Disegni in formato DXF possono essere importati in Edisis ed utilizzati come sfondo della finestra Edit Piante per facilitare l'input grafico dei dati. Ad esempio può essere importato il disegno architettonico dell'edificio da progettare in modo da utilizzarlo come falsariga per inserimento degli elementi strutturali. Il formato DXF è stato scelto per la sua diffusione presso i progettisti (è usato ad esempio da Autocad). L'importazione del file DXf da utilizzare come sfondo si ottiene cliccando sul pulsante della barra strumenti per aprire la finestra di gestione degli sfondi. La finestra consente di selezionare l'unità di misura adottata nel disegno Dxf (mm, cm, m,..) o, in alternativa, di assegnare il rapporto Unità Dxf a metro, e di selezionare il quadrante in cui posizionare lo sfondo
sfondo DXF

Finestra di Sfondo
Cliccando sul pulsante "Apri" si può selezionare il file DXF da caricare come sfondo. Il disegno viene quindi riportato nella finestra "Edit Piante", scalato e riposizionato in base alle opzioni scelte. Se la scalatura e la posizione non sono quelle desiderate si può tornare nel foglio di gestione Dxf e riassegnare l'opzione. Per nascondere o visualizzare lo sfondo si può aprire il foglio di gestione Dxf e cliccare sul pulsante Nascondi/Applica o, in alternativa, aprire il foglio Opzioni di disegno e disabilitare/abilitare l'opzione "Sfondo" Dxf. Per modificare lo sfondo basta aprire la finestra Gestione Sfondi ed importare un nuovo file DXf, che si sostituirà al precedente.

editing pianta

Utilizzo degli Sfondi
Una volta che lo sfondo è visualizzato nella Vista pianta, si controlli che le dimensioni siano quelle attese, leggendo le coordinate in almeno due punti caratteristici, come due spigoli esterni.

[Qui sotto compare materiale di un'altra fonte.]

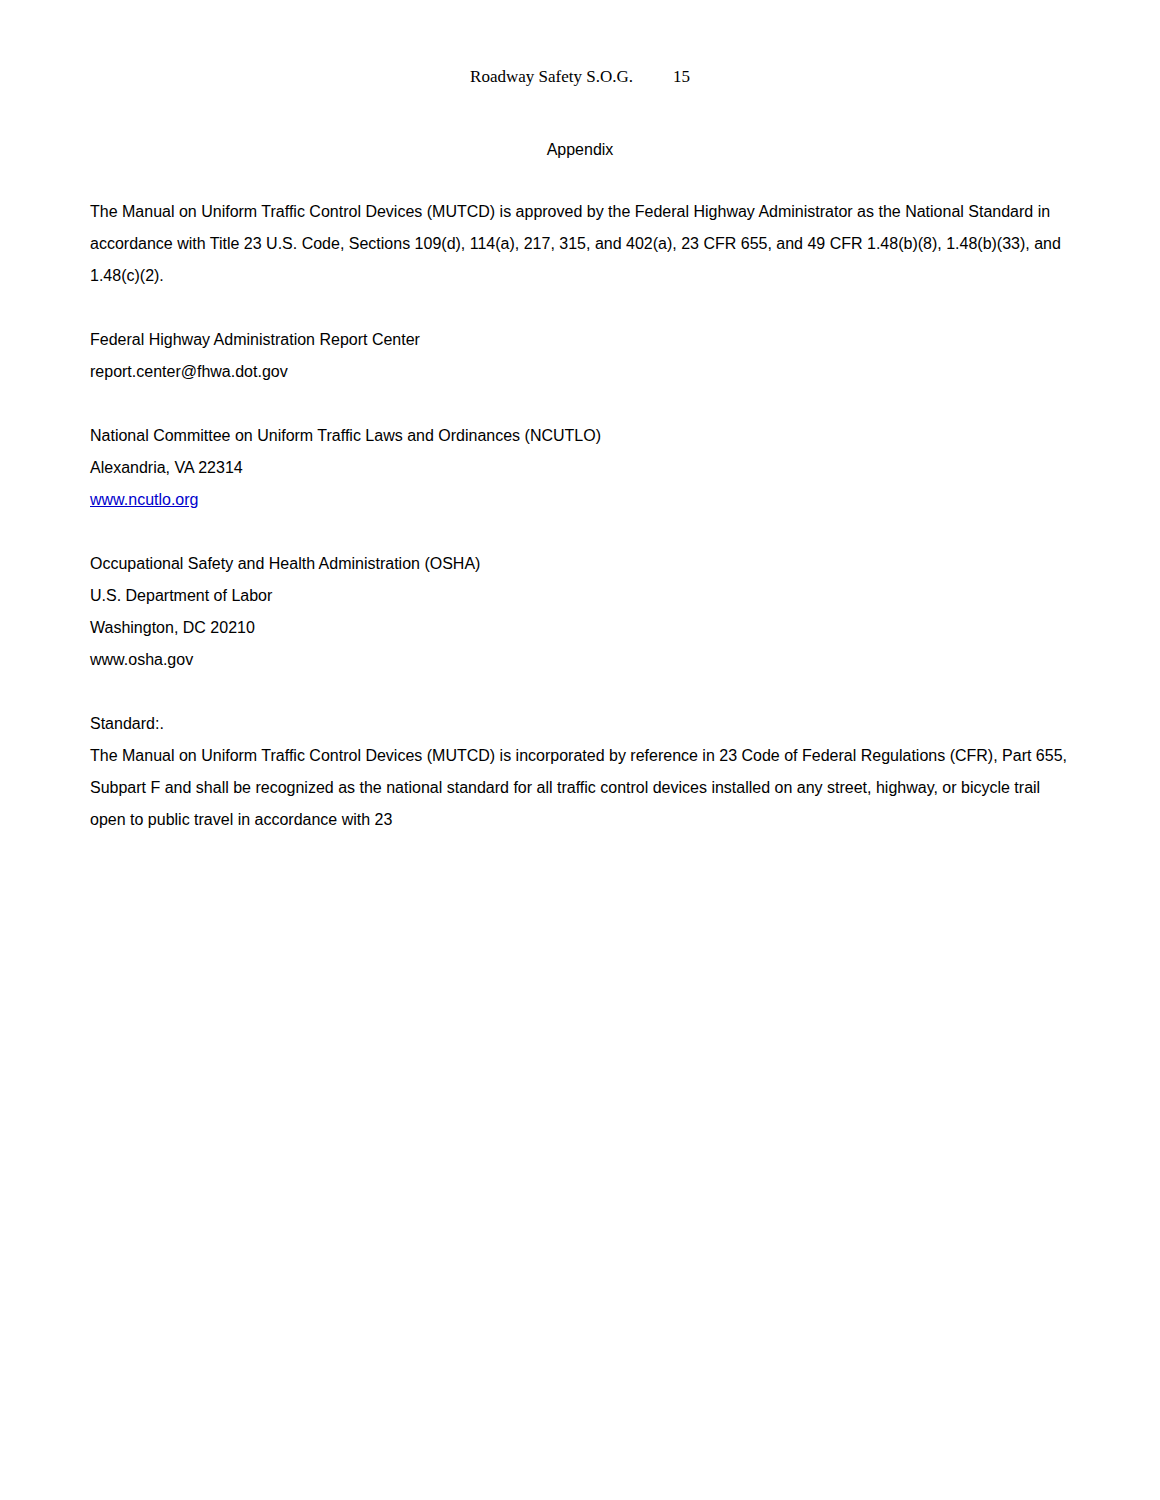Roadway Safety S.O.G. 15
Appendix
The Manual on Uniform Traffic Control Devices (MUTCD) is approved by the Federal Highway Administrator as the National Standard in accordance with Title 23 U.S. Code, Sections 109(d), 114(a), 217, 315, and 402(a), 23 CFR 655, and 49 CFR 1.48(b)(8), 1.48(b)(33), and 1.48(c)(2).
Federal Highway Administration Report Center
report.center@fhwa.dot.gov
National Committee on Uniform Traffic Laws and Ordinances (NCUTLO)
Alexandria, VA 22314
www.ncutlo.org
Occupational Safety and Health Administration (OSHA)
U.S. Department of Labor
Washington, DC 20210
www.osha.gov
Standard:.
The Manual on Uniform Traffic Control Devices (MUTCD) is incorporated by reference in 23 Code of Federal Regulations (CFR), Part 655, Subpart F and shall be recognized as the national standard for all traffic control devices installed on any street, highway, or bicycle trail open to public travel in accordance with 23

Basta portare il cursore sullo spigolo e leggere le coordinate riportate in basso a sinistra della finestra Vista Pianta. Si può, quindi, spostare lo sfondo per collocarlo nella posizione desiderata, zoomare il disegno ed iniziare con le operazioni di input.

editing pianta
Si possono, ad esempio, inserire i montanti, cliccando sulle posizioni dei fili fissi. L'operazione è molto facilitata se il filo fisso di un montante cade in un estremo o nel punto centrale di una linea Dxf. In questo caso, la funzione snap individua automaticamente il punto e lo evidenzia con una crocetta diagonale, cliccando il montante è inserito con precisione nel punto evidenziato. L'utilità maggiore dello sfondo Dxf è proprio nell'inserimento dei montanti e quindi nella definizione dei fili fissi della pianta tipo.
editing pianta
Una volta inseriti i montanti, si può continuare con l'inserimento delle campate e delle travi. Si noti come nell'importazione Dxf vengano disabilitate le fillature degli elementi, che potrebbero nascondere parzialmente lo sfondo. Le fillature possono però essere riattivate dal foglio Opzioni di disegno. Quando lo sfondo ha esaurito la sua funzione può essere nascosto e il lavoro può proseguire con la definizione degli altri elementi della struttura.